I have more to write up, but this post is already very long, so I shall save the rest for another time.

Sunday, August 01, 2021

On Latin in state schools

So, the UK education secretary has announced official government backing for a new initiative to introduce Latin into some state schools, in order to make the subject seem 'less élitist'. 

I am deeply suspicious of this, because it's the government and Gavin Williamson, and I am automatically deeply suspicious of both. Obviously, as a Classicist, I'm in favour of increasing the availability of Latin, though I am very much opposed to making it compulsory, or having it as a 'reward' for clever kids, because that leads to students being forced to study subjects they don't want to. 

I have a number of concerns here. One is that, like Grant Shapps' plan for the reopening of railway branch lines, not enough money had been allocated for more than a token gesture. Another is that the government may try to claim the great successes of Classics for All and the Iris Project in already getting Latin into state schools as their own. Undoubtedly, the government are going to be listening to the likes of Harry Mount, who want a return to the old days of grammar-heavy Latin teaching, and can't see how much that was a factor in Latin's downfall, though I am fully confident that those on the coal face of Latin teaching will resist such an approach. A big issue, and that Williamson probably hasn't bothered thinking about, is where all the Latin teachers are coming from. Like Johnson's 'levelling up' agenda, there's a sense of this being all vague big ideas, and no actual practical substance.

▸ **Work request 1**: According to the post on Latin in state schools, what does the new initiative aim to make the subject seem?
▸ **Work request 2**: Render this sentence from the post on Latin in state schools into French: "I have a number of concerns here."
The records play no part in this exercise.

▸ **Dataset**:

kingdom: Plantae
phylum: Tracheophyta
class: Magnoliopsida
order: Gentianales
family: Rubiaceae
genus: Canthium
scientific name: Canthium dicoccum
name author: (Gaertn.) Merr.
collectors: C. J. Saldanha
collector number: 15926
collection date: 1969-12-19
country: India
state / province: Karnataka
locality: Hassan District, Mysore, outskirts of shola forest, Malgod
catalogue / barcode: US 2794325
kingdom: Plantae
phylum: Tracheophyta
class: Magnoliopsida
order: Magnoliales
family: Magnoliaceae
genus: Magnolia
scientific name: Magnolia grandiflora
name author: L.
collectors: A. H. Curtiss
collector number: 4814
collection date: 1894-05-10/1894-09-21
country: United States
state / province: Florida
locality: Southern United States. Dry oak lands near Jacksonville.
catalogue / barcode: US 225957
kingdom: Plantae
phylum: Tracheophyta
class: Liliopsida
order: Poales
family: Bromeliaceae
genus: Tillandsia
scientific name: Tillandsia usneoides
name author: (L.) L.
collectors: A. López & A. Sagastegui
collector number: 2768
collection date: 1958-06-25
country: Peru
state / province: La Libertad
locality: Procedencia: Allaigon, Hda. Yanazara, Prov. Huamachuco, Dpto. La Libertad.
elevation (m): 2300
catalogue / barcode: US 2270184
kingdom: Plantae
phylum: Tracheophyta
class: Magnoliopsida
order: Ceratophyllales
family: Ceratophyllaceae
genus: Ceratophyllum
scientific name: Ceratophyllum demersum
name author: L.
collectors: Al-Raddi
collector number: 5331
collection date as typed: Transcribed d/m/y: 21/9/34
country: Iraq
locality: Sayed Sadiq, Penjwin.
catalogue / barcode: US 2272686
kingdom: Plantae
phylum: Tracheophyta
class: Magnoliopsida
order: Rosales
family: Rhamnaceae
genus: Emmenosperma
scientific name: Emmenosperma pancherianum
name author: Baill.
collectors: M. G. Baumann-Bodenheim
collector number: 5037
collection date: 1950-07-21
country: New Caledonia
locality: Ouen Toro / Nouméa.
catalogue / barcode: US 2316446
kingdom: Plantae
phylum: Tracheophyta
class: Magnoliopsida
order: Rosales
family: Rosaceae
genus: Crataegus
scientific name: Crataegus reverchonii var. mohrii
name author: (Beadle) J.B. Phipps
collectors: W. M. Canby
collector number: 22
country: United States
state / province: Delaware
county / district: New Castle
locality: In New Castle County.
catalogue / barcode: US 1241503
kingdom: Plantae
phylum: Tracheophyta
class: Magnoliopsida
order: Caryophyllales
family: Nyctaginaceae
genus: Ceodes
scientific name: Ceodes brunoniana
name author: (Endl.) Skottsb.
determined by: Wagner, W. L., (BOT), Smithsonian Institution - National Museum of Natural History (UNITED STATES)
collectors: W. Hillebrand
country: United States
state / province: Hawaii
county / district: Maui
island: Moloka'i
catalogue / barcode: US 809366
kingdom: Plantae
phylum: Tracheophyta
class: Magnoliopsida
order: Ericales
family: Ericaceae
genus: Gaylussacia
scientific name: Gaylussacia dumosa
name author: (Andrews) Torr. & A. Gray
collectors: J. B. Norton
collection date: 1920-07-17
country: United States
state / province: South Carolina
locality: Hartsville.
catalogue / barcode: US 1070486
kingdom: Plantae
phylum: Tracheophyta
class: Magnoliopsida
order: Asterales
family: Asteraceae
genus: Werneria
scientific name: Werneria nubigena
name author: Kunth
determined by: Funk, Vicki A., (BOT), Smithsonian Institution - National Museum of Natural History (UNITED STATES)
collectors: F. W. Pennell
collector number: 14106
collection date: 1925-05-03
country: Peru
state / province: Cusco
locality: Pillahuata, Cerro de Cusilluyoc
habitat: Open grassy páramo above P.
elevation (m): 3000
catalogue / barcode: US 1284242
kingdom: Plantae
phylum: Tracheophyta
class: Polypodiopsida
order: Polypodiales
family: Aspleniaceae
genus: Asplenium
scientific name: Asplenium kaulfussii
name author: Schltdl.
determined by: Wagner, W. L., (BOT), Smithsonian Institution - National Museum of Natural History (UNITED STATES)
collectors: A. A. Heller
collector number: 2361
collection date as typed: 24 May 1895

▸ **Written answer 1**: Less élitist.

▸ **Written answer 2**: J'ai un certain nombre d'inquiétudes à ce sujet.